** Opening Text excerpt block **

Ousted from Big Easy, in limbo in Texas
Some who fled west after Katrina plan to go home to New Orleans; others feel they have to let go and move on
HOUSTON - Kemberly Samuels desperately wants to go back. Annie Johnson is determined to stay.
Both are evacuees who fled Hurricane Katrina-ravaged New Orleans in August for the relative calm and safety of the Houston area, 350 miles to the west. Six months later, they are among the 150,000 to 170,000 former New Orleans residents who remain - the largest number to settle in or around any city and roughly equal to the estimated 155,000 now living in New Orleans.
Their effect on Harris County, which includes the city of Houston, has been considerable. Apartments are filled; school rolls have swelled with 25,000 additional students; health and mental health services have been taxed almost to breaking; police have recorded an increase in crime; and volunteers have been working almost nonstop to help the newcomers, said Gloria Roemer, spokeswoman for Harris County Judge Robert Eckels, who oversees the country's third most populous county with 3.6 million residents.
But clearly the greatest impact has been on the evacuees, who still struggle to come to terms with what they lost and to figure out how - and where - to build a future. Many have not found jobs, lack transportation in a city dependent on cars and worry about how they are going to keep their apartments once rent vouchers - given out by Harris County and the city of Houston using money from the Federal Emergency Management Agency - stop.
Uncertainty persists
Houston has guaranteed it will pay vouchers for another six months, although FEMA so far has not said it will reimburse the city for the full amount, Roemer said. But Harris County has not made the same promise, she said. Moreover, a recent Texas study found a shortage of apartments that most evacuees could afford once vouchers stop. This uncertainty only fuels the sense of the surreal for some.
"I feel like somebody dropped me down on Mars. I can't connect," said Samuels, who has been living in a two-bedroom apartment in north Houston since Dec. 1. The 52-year-old French teacher and administrator in an elementary school, who has a master's degree in special education, had worked for the same New Orleans school district for 33 years and was two years away from collecting her pension when Katrina struck. Abandoning their house in New Orleans' Ninth Ward, which she and her husband, MacArthur, had paid off, the couple and their daughter, Maya, 21, found themselves on a bus headed to Houston with little but the clothes on their back.
For several weeks, they lived in a church, then moved into a hotel, which they paid for, thinking it was temporary. "We foolishly thought we could go back to New Orleans," she said. Finally, in December, she and her husband, who had been put on furlough from New Orleans' Housing Authority, moved to their current apartment.

** Closing Text excerpt block **

§ Exercise brief
Copy everything in the Katrina evacuees article from "But clearly the" down to "Agency - stop.", unchanged.

** Opening Provided information block **

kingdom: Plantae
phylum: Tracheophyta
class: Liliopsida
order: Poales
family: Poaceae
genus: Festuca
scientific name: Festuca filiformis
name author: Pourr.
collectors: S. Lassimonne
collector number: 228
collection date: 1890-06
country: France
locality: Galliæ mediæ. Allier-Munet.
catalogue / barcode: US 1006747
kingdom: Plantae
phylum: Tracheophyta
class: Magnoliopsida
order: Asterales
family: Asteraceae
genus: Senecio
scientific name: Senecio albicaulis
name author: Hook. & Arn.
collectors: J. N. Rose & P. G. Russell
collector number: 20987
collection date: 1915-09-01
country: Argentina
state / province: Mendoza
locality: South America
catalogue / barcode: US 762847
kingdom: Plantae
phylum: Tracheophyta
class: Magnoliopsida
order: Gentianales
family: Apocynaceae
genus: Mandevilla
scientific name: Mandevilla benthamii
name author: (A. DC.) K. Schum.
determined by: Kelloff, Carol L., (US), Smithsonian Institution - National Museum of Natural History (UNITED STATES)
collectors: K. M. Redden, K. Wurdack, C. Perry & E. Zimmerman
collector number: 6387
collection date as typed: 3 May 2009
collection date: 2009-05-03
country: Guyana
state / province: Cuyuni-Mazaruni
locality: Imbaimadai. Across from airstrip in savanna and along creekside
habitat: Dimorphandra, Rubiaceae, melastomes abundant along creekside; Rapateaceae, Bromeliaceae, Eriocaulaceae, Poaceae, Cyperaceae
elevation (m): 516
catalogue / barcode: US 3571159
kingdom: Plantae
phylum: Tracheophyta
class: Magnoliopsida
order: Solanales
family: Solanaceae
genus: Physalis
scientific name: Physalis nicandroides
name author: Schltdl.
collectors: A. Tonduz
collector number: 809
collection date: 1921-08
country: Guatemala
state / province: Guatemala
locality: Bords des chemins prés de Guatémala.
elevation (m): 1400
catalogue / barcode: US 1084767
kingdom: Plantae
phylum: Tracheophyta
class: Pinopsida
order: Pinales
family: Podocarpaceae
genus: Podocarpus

** Closing Provided information block **

§ Output of the task
But clearly the greatest impact has been on the evacuees, who still struggle to come to terms with what they lost and to figure out how - and where - to build a future. Many have not found jobs, lack transportation in a city dependent on cars and worry about how they are going to keep their apartments once rent vouchers - given out by Harris County and the city of Houston using money from the Federal Emergency Management Agency - stop.